= Beginning of Section =

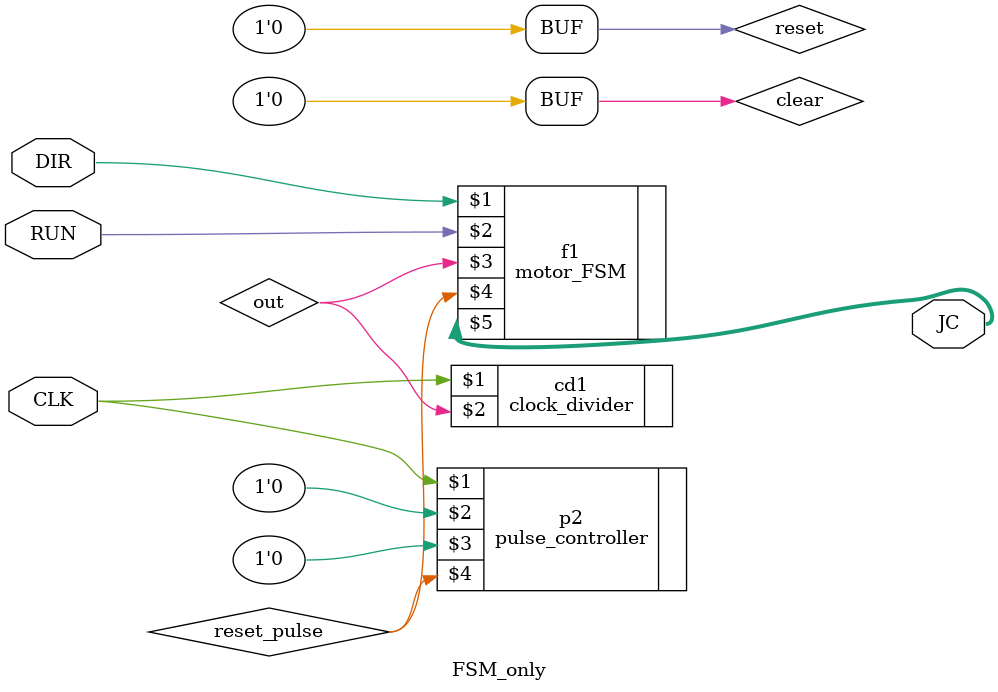
<source format=sv>
`timescale 1ns / 1ps


module FSM_only(
    input logic DIR,
    input logic RUN,
    input logic CLK,
    //input logic clk_input,
    //input logic reset,
    //input logic clear,
    output logic [3:0] JC
    );
    
    logic reset, clear;
    
    assign reset = 0;
    assign clear = 0;
    
    clock_divider cd1(CLK, out);
    motor_FSM f1(DIR, RUN, out, reset_pulse, JC);
    //pulse_controller p1(CLK, clk_input, clear, clk_pulse);
    pulse_controller p2(CLK, reset, clear, reset_pulse);
    
endmodule

</source>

= End of Section =

● What you need to do:
Find how many lines in the listing hold "clear", and reply with that number only.

● Written answer:
5